▶ **TASK STATEMENT**
From the entries below, gather every line containing the string "упражнения".

Transcribed page contents:
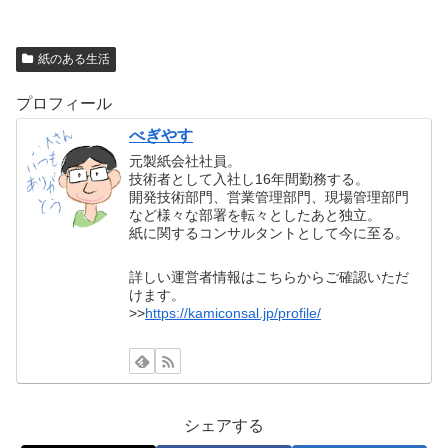
紙のある生活
プロフィール
べぎやす
元製紙会社社員。
技術者として入社し16年間勤務する。
開発技術部門、営業管理部門、現場管理部門
など様々な部署を転々としたあと独立。
紙に関するコンサルタントとして今に至る。
詳しい運営者情報はこちらからご確認いただ
けます。
>>
https://kamiconsal.jp/profile/
シェアする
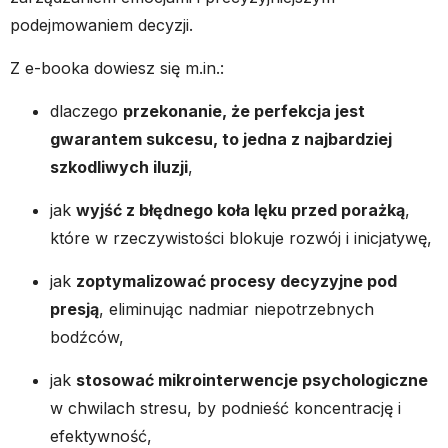
podejmowaniem decyzji.
Z e-booka dowiesz się m.in.:
dlaczego
przekonanie, że perfekcja jest
gwarantem sukcesu, to jedna z najbardziej
szkodliwych iluzji
,
jak
wyjść z błędnego koła lęku przed porażką
,
które w rzeczywistości blokuje rozwój i inicjatywę,
jak
zoptymalizować procesy decyzyjne pod
presją
, eliminując nadmiar niepotrzebnych
bodźców,
jak
stosować mikrointerwencje psychologiczne
w chwilach stresu, by podnieść koncentrację i
efektywność,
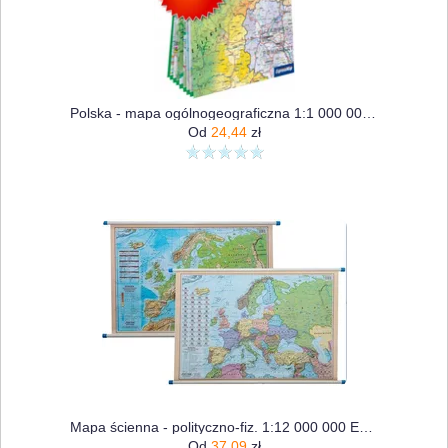
Polska - mapa ogólnogeograficzna 1:1 000 000 (XXL)
Od
24,44
zł
Mapa ścienna - polityczno-fiz. 1:12 000 000 Europa
Od
37,09
zł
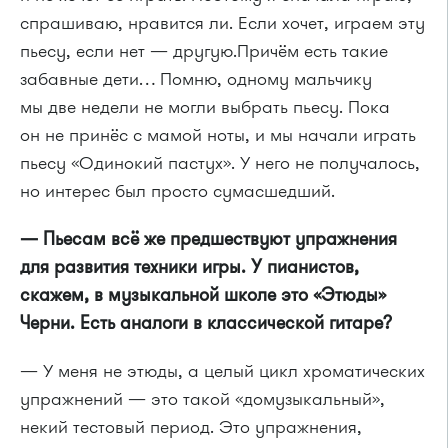
спрашиваю, нравится ли. Если хочет, играем эту
пьесу, если нет — другую.Причём есть такие
забавные дети… Помню, одному мальчику
мы две недели не могли выбрать пьесу. Пока
он не принёс с мамой ноты, и мы начали играть
пьесу «Одинокий пастух». У него не получалось,
но интерес был просто сумасшедший.
— Пьесам всё же предшествуют упражнения
для развития техники игры. У пианистов,
скажем, в музыкальной школе это «Этюды»
Черни. Есть аналоги в классической гитаре?
— У меня не этюды, а целый цикл хроматических
упражнений — это такой «домузыкальный»,
некий тестовый период. Это упражнения,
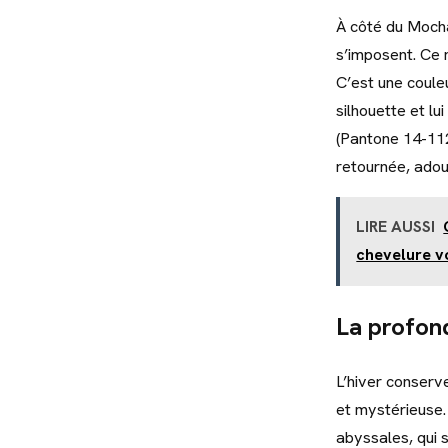
À côté du Moch
s’imposent. Ce 
C’est une couleu
silhouette et lu
(Pantone 14-112
retournée, adouc
LIRE AUSSI
chevelure v
La profond
L’hiver conserv
et mystérieuse.
abyssales, qui 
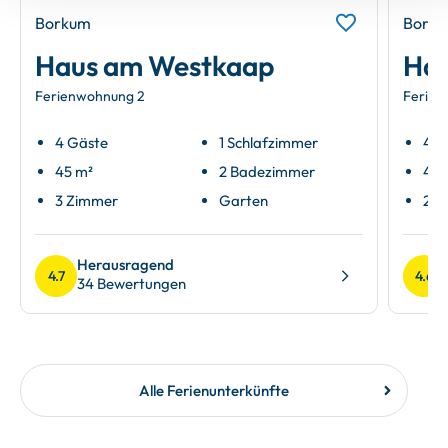
Borkum
Bork
Haus am Westkaap
Ha
Ferienwohnung 2
Ferien
4 Gäste
1 Schlafzimmer
4 G
45 m²
2 Badezimmer
41 
3 Zimmer
Garten
2 Z
Herausragend
4.7
4.6
34 Bewertungen
Alle Ferienunterkünfte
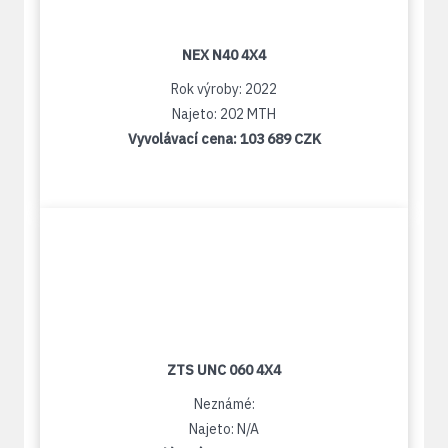
NEX N40 4X4
Rok výroby: 2022
Najeto: 202 MTH
Vyvolávací cena:
103 689 CZK
ZTS UNC 060 4X4
Neznámé:
Najeto: N/A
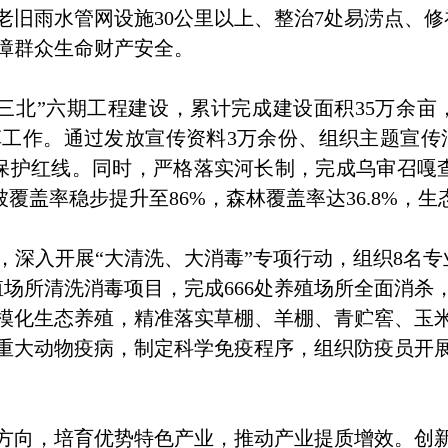
老旧雨水管网设施30公里以上、整治7处易涝点、修
障群众生命财产安全。
”六期工程建设，累计完成建设面积35万余亩，
工作。通过发放宣传资料3万余份、组织主题宣传活动
保护红线。同时，严格落实河长制，完成乌审召嘎查
被覆盖率稳步提升至86%，森林覆盖率达36.8%，
入开展“大清洗、大消毒”专项行动，组织8名专业技
殖场所清洗消毒项目，完成666处养殖场所全面消
模化生态养殖，精准落实草棚、羊棚、青贮窖、玉
重大动物疫病，制定科学免疫程序，组织防疫员开
，培育优势特色产业，推动产业提质增效。创新推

▶ **YOUR RESPONSE**
— Пьесам всё же предшествуют упражнения
некий тестовый период. Это упражнения,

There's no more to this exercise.